## Verilen Metin:

70’li yılların dizginleri!
Seksen öncesi yılların okul çocukları, diken dolu tarlalara salınıvermiştik, çıplak ayaklar ile…
Yabancı ülkelerdeki işçi çocuklarına dönmüştük sanki; dil bilmez ve duyguları ezilmiş… Hem de kendi mahallemizde!..
Birkaç gün öncesine kadar parmakla gösterilen bizler, yeni sınıflarımızın yeni ders kitaplarını ellerimize aldığımızda; patlamış ve havası hızla kaçan lastikler gibi hissetmiştik kendimizi… Kenarlarında bir de "yıldız" görmeye alıştığımız notlarımız, aniden "geçer" seviyelerine düşmüştü!..
Bundan daha da acısı şuydu ki; bizler "samanlaştığını" zannettiğimiz kafalarımızla bu notları "bile" haketmediğimizi düşünecek kadar özgüvenimizi yitirmiştik!..
Dilimiz karmakarışık edilmişti… Zihnimiz karmakarışık edilmişti…
Bizler bir de, kaybettirilen özgüvenimizi sokaklarda arama gafletine de itildik ki, işte ondan sonra hayatımız da karmakarışık oldu. (…dünden devam)

## Verilen Bilgiler:
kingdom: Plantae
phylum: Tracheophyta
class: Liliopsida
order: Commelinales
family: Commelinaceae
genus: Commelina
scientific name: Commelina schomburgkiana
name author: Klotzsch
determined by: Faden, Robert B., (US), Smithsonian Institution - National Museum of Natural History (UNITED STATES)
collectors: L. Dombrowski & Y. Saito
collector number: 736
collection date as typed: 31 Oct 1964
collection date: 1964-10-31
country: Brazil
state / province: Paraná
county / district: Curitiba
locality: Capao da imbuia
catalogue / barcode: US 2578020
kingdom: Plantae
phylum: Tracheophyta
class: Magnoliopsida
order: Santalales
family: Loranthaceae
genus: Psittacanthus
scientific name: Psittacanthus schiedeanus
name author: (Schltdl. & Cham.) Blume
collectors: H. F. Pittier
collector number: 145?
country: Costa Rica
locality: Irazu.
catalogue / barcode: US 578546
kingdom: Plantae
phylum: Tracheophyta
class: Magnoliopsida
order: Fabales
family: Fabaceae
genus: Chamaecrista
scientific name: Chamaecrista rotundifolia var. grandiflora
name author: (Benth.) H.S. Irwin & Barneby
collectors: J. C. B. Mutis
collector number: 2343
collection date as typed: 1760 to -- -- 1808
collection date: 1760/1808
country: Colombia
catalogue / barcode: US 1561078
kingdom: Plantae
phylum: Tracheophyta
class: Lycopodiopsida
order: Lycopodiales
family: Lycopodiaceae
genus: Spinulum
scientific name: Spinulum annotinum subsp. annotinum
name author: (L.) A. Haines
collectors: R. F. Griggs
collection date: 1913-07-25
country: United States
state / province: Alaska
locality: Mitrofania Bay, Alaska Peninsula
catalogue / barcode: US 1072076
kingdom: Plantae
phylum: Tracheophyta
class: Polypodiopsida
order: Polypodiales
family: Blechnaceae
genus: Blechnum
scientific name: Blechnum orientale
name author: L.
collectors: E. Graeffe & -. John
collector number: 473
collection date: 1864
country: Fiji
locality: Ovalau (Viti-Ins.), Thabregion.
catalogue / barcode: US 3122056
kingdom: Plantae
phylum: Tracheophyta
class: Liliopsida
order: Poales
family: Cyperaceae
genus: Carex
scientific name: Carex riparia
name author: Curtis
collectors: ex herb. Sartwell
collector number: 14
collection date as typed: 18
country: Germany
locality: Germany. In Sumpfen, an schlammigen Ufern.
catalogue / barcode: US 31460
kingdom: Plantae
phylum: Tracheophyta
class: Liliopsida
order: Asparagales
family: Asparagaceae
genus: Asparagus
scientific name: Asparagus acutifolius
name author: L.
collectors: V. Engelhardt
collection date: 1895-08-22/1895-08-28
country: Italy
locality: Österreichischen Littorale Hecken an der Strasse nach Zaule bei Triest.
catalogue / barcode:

## Alıştırmalar:
1. Yetmişli yılların okul çocuklarını anlatan metne göre aşağıdaki ifadelerin doğru olup olmadığını belirtiniz. Her biri için evet ya da hayır deyip kararınızı dayandırdığınız sözcükleri metinden aynen aktarınız.
(a) Çocuklar yeni ders kitaplarını aldıklarında kendilerini patlamış lastikler gibi hissetmişti.
(b) Çocuklar yabancı bir ülkeye göç etmiş işçi çocuklarıydı.
(c) Çocuklar yitirdikleri özgüveni sokaklarda aramaya itilmişti.
2. Yetmişli yılların okul çocuklarını anlatan metni kaldığı yerden sürdürünüz.

## Yanıtlar:
1.
(a) Evet: "patlamış ve havası hızla kaçan lastikler gibi hissetmiştik kendimizi"
(b) Hayır: "Yabancı ülkelerdeki işçi çocuklarına dönmüştük sanki; dil bilmez ve duyguları ezilmiş… Hem de kendi mahallemizde!.."
(c) Evet: "kaybettirilen özgüvenimizi sokaklarda arama gafletine de itildik"

2.
Yine 70’li yıllar. Üç beş kişi, bir arkadaşımızın evine gitmiştik. Çocuklardan biri biraz kültürlü görünmek, biraz da yeni öğrendiği kelimeyi diline alıştırmak için "hayat" yerine hiç durmadan "yaşam, yaşamım, yaşamını…" diye cümleler kuruyordu…
Evdeki büyük insanlar az sonra homurdanarak odayı terkettiler… Ve çok "terbiyesiz, ahlaksız" bulunduğumuz için bir daha o eve girmemiz yasak edildi!..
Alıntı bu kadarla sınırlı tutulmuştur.